Extracted material Start Marker

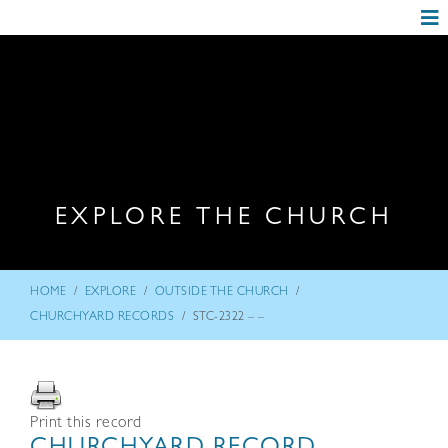
EXPLORE THE CHURCH
/
/
/
HOME
EXPLORE
OUTSIDE THE CHURCH
/
CHURCHYARD RECORDS
STC-2322 – –
Print this record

Extracted material End Marker

**Assignment**
What is needed here is an exact repetition of the listing above, pictures excluded.

**Task output**
EXPLORE THE CHURCH
/
/
/
HOME
EXPLORE
OUTSIDE THE CHURCH
/
CHURCHYARD RECORDS
STC-2322 – –
Print this record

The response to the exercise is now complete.